Segment Start: MATERIAL FOR THE TASK
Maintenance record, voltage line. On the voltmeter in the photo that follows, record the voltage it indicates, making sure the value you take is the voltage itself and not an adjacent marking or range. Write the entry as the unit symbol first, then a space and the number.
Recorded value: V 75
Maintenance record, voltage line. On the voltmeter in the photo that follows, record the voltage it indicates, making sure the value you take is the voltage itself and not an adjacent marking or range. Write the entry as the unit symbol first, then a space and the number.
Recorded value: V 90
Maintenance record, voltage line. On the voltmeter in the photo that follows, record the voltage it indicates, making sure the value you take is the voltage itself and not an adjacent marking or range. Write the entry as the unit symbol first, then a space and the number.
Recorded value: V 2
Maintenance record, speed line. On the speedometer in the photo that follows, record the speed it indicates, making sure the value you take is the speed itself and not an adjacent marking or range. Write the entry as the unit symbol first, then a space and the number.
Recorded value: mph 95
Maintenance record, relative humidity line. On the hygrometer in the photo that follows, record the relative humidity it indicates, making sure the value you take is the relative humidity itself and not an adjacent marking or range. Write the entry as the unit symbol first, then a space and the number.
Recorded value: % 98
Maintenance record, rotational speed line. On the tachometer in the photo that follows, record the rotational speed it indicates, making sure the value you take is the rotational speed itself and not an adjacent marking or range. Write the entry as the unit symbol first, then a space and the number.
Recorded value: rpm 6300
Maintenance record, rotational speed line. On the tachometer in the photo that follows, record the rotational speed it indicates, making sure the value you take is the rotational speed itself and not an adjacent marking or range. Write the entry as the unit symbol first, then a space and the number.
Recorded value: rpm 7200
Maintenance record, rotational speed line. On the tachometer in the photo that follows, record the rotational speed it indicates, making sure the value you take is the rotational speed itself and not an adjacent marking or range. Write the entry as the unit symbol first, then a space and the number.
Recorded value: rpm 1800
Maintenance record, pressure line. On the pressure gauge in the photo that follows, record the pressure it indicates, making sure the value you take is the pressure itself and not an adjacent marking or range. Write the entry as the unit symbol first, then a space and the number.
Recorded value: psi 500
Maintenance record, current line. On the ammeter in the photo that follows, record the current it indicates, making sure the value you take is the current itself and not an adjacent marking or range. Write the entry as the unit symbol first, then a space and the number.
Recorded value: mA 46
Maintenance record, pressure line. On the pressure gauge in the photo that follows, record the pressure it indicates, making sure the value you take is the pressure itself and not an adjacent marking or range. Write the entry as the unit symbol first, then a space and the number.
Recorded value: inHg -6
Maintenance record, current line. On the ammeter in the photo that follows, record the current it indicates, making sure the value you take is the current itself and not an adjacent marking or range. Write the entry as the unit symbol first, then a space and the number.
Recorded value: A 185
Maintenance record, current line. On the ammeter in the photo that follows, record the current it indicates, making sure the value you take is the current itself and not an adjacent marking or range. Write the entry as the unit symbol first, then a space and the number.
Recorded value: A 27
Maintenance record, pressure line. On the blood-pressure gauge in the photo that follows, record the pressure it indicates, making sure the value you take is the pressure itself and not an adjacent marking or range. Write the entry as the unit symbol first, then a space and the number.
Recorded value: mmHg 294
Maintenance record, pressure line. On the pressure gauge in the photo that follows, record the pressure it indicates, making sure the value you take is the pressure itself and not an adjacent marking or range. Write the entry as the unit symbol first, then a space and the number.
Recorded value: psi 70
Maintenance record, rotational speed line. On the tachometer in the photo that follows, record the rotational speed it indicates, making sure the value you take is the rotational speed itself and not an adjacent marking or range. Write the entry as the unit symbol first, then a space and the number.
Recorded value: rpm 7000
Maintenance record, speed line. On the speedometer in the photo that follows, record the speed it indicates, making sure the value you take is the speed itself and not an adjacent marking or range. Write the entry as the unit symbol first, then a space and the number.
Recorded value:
Segment End: MATERIAL FOR THE TASK
Print the whole listing above again, line for line, with no changes.

Maintenance record, voltage line. On the voltmeter in the photo that follows, record the voltage it indicates, making sure the value you take is the voltage itself and not an adjacent marking or range. Write the entry as the unit symbol first, then a space and the number.
Recorded value: V 75
Maintenance record, voltage line. On the voltmeter in the photo that follows, record the voltage it indicates, making sure the value you take is the voltage itself and not an adjacent marking or range. Write the entry as the unit symbol first, then a space and the number.
Recorded value: V 90
Maintenance record, voltage line. On the voltmeter in the photo that follows, record the voltage it indicates, making sure the value you take is the voltage itself and not an adjacent marking or range. Write the entry as the unit symbol first, then a space and the number.
Recorded value: V 2
Maintenance record, speed line. On the speedometer in the photo that follows, record the speed it indicates, making sure the value you take is the speed itself and not an adjacent marking or range. Write the entry as the unit symbol first, then a space and the number.
Recorded value: mph 95
Maintenance record, relative humidity line. On the hygrometer in the photo that follows, record the relative humidity it indicates, making sure the value you take is the relative humidity itself and not an adjacent marking or range. Write the entry as the unit symbol first, then a space and the number.
Recorded value: % 98
Maintenance record, rotational speed line. On the tachometer in the photo that follows, record the rotational speed it indicates, making sure the value you take is the rotational speed itself and not an adjacent marking or range. Write the entry as the unit symbol first, then a space and the number.
Recorded value: rpm 6300
Maintenance record, rotational speed line. On the tachometer in the photo that follows, record the rotational speed it indicates, making sure the value you take is the rotational speed itself and not an adjacent marking or range. Write the entry as the unit symbol first, then a space and the number.
Recorded value: rpm 7200
Maintenance record, rotational speed line. On the tachometer in the photo that follows, record the rotational speed it indicates, making sure the value you take is the rotational speed itself and not an adjacent marking or range. Write the entry as the unit symbol first, then a space and the number.
Recorded value: rpm 1800
Maintenance record, pressure line. On the pressure gauge in the photo that follows, record the pressure it indicates, making sure the value you take is the pressure itself and not an adjacent marking or range. Write the entry as the unit symbol first, then a space and the number.
Recorded value: psi 500
Maintenance record, current line. On the ammeter in the photo that follows, record the current it indicates, making sure the value you take is the current itself and not an adjacent marking or range. Write the entry as the unit symbol first, then a space and the number.
Recorded value: mA 46
Maintenance record, pressure line. On the pressure gauge in the photo that follows, record the pressure it indicates, making sure the value you take is the pressure itself and not an adjacent marking or range. Write the entry as the unit symbol first, then a space and the number.
Recorded value: inHg -6
Maintenance record, current line. On the ammeter in the photo that follows, record the current it indicates, making sure the value you take is the current itself and not an adjacent marking or range. Write the entry as the unit symbol first, then a space and the number.
Recorded value: A 185
Maintenance record, current line. On the ammeter in the photo that follows, record the current it indicates, making sure the value you take is the current itself and not an adjacent marking or range. Write the entry as the unit symbol first, then a space and the number.
Recorded value: A 27
Maintenance record, pressure line. On the blood-pressure gauge in the photo that follows, record the pressure it indicates, making sure the value you take is the pressure itself and not an adjacent marking or range. Write the entry as the unit symbol first, then a space and the number.
Recorded value: mmHg 294
Maintenance record, pressure line. On the pressure gauge in the photo that follows, record the pressure it indicates, making sure the value you take is the pressure itself and not an adjacent marking or range. Write the entry as the unit symbol first, then a space and the number.
Recorded value: psi 70
Maintenance record, rotational speed line. On the tachometer in the photo that follows, record the rotational speed it indicates, making sure the value you take is the rotational speed itself and not an adjacent marking or range. Write the entry as the unit symbol first, then a space and the number.
Recorded value: rpm 7000
Maintenance record, speed line. On the speedometer in the photo that follows, record the speed it indicates, making sure the value you take is the speed itself and not an adjacent marking or range. Write the entry as the unit symbol first, then a space and the number.
Recorded value:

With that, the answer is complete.